Ese encuentro se me grabó
en el alma. Si iba al cine o me sentaba a ver la televisión o a
hojear revistas siempre encontraba mujeres hermosas parecidas a
Rosalba. Cuando en el trabajo me tocaba atender a una muchacha que
tuviera algún rasgo de ella, la trataba mal, le inventaba
dificultades, buscaba formas de humillarla delante de los otros
empleados para sentir: Me estoy vengando de Rosalba.
Usted me
preguntará, padre, qué me hizo Rosalba. Nada, lo que se llama nada.

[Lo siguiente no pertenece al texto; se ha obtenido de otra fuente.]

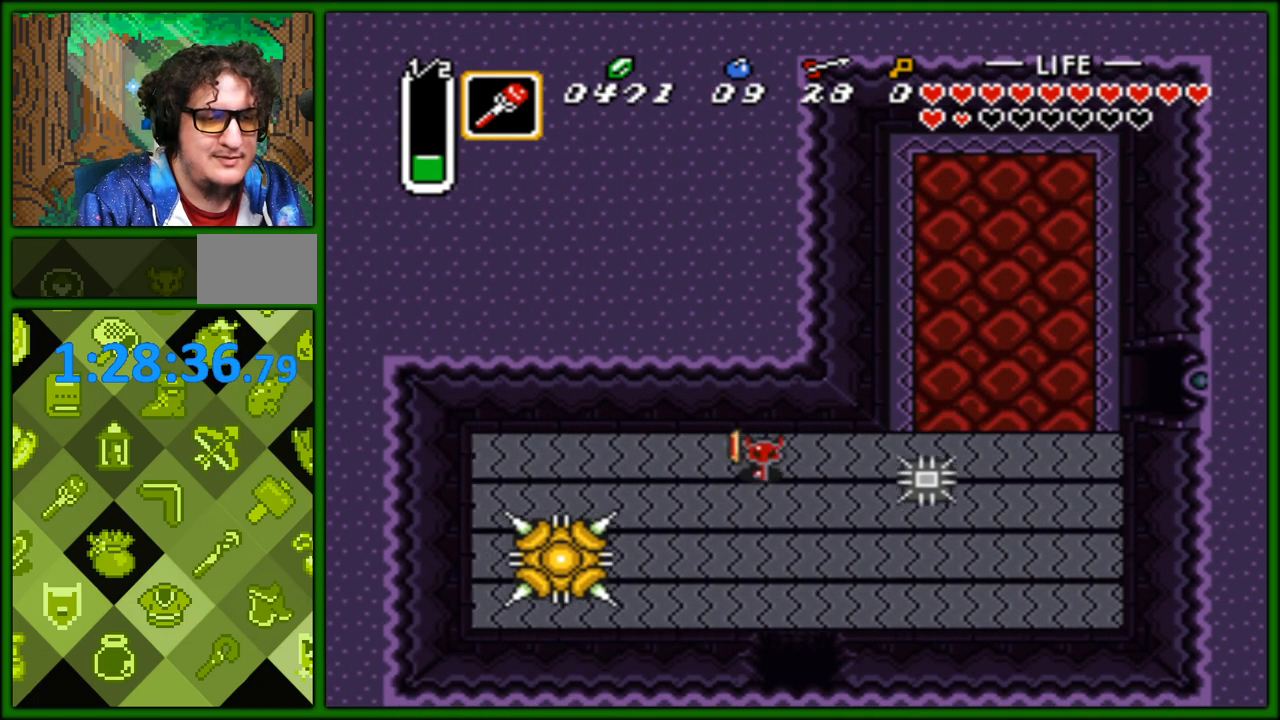
{"buttons": ["DPAD_DOWN", "DPAD_LEFT"], "events": [[17, "DPAD_DOWN", "up"], [417, "DPAD_DOWN", "down"]]}
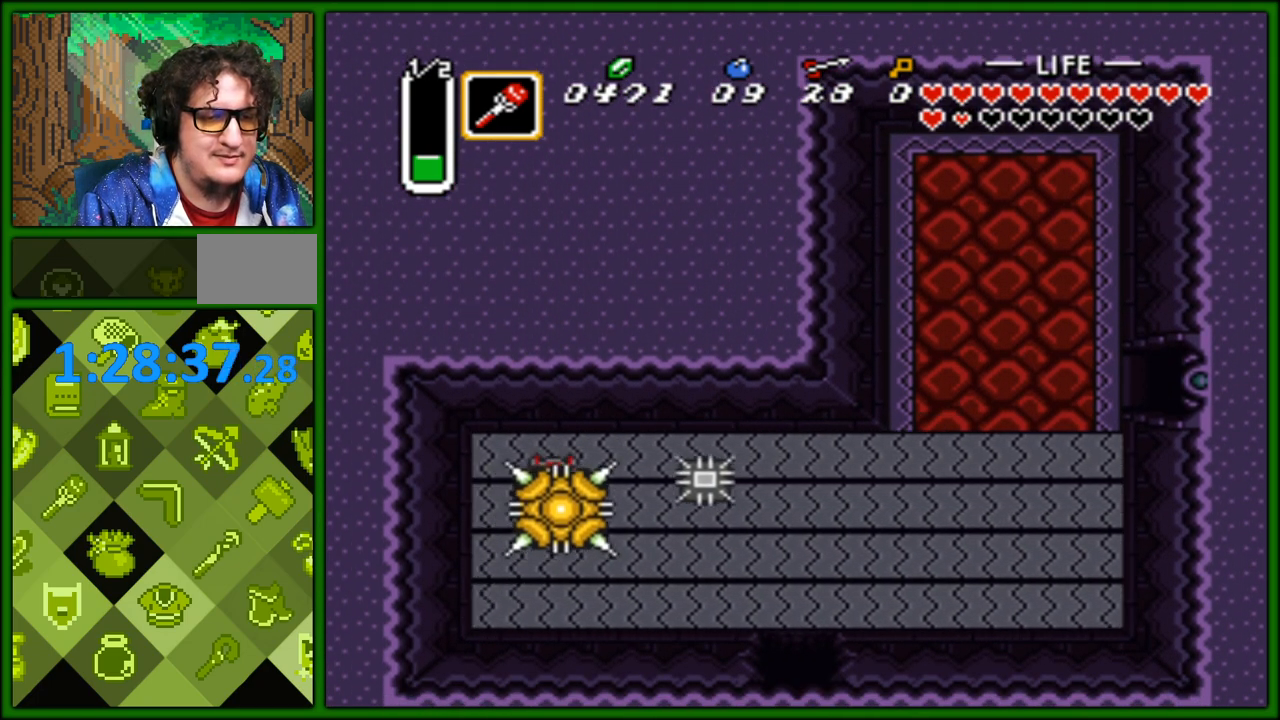
{"buttons": ["DPAD_DOWN", "DPAD_RIGHT"], "events": [[133, "DPAD_DOWN", "up"], [200, "DPAD_DOWN", "down"], [233, "DPAD_LEFT", "up"], [250, "DPAD_RIGHT", "down"]]}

Eso era lo peor y lo que más furia me daba. Insisto, padre: siempre
fue buena y cariñosa conmigo. Pero me hundió, me arruinó la vida,
sólo por existir, por ser tan bella, tan inteligente, tan rica, tan
todo.
Yo sé lo que es estar en el infierno, padre. Sin
embargo, no hay plazo que no se cumpla ni deuda que no se pague.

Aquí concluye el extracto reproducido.